*** Opening Extracted entries ***
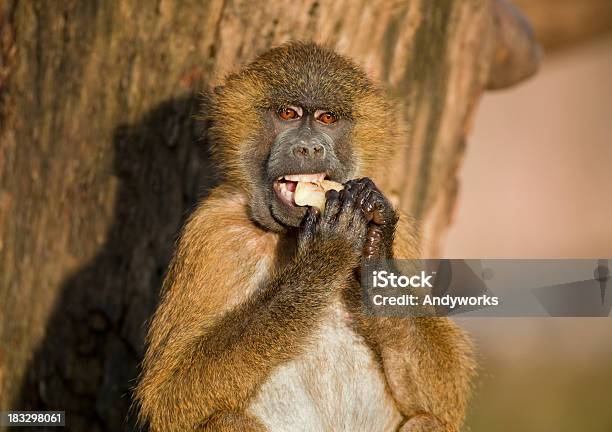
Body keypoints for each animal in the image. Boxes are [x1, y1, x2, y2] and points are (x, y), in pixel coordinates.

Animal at [135, 41, 478, 432]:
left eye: (328, 118)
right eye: (288, 113)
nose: (310, 148)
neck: (287, 232)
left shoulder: (400, 228)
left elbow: (441, 396)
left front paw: (375, 258)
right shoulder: (214, 231)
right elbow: (169, 392)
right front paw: (323, 257)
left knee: (426, 421)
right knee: (227, 419)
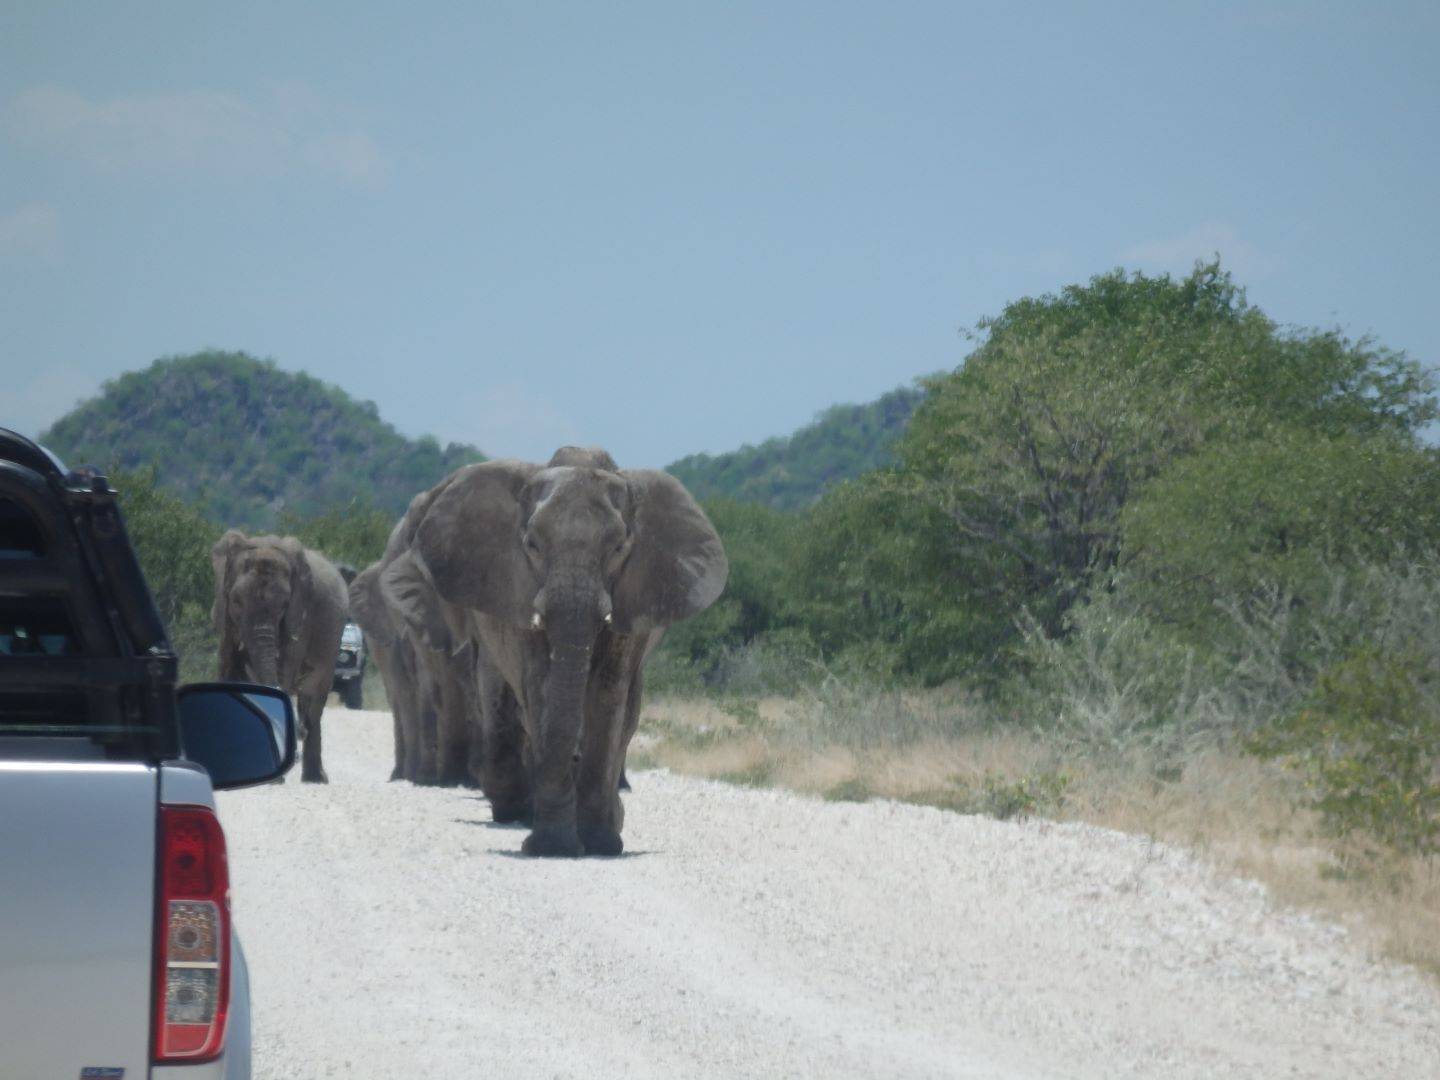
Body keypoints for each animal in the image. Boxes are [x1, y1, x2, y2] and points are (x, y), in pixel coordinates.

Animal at [211, 535, 349, 783]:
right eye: (236, 601)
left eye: (284, 605)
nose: (300, 730)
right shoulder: (224, 617)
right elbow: (226, 667)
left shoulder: (300, 616)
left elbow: (284, 670)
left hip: (333, 641)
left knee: (314, 699)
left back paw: (315, 778)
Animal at [403, 452, 725, 858]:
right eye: (532, 544)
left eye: (618, 548)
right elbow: (542, 688)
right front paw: (552, 846)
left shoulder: (632, 599)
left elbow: (608, 693)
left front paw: (600, 844)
*** Closing Extracted entries ***
Retype word for word the line above with "right front paw: (552, 846)" and all lines after it, nothing else.

**Answer box**
right front paw: (552, 846)
left shoulder: (632, 599)
left elbow: (608, 693)
left front paw: (600, 844)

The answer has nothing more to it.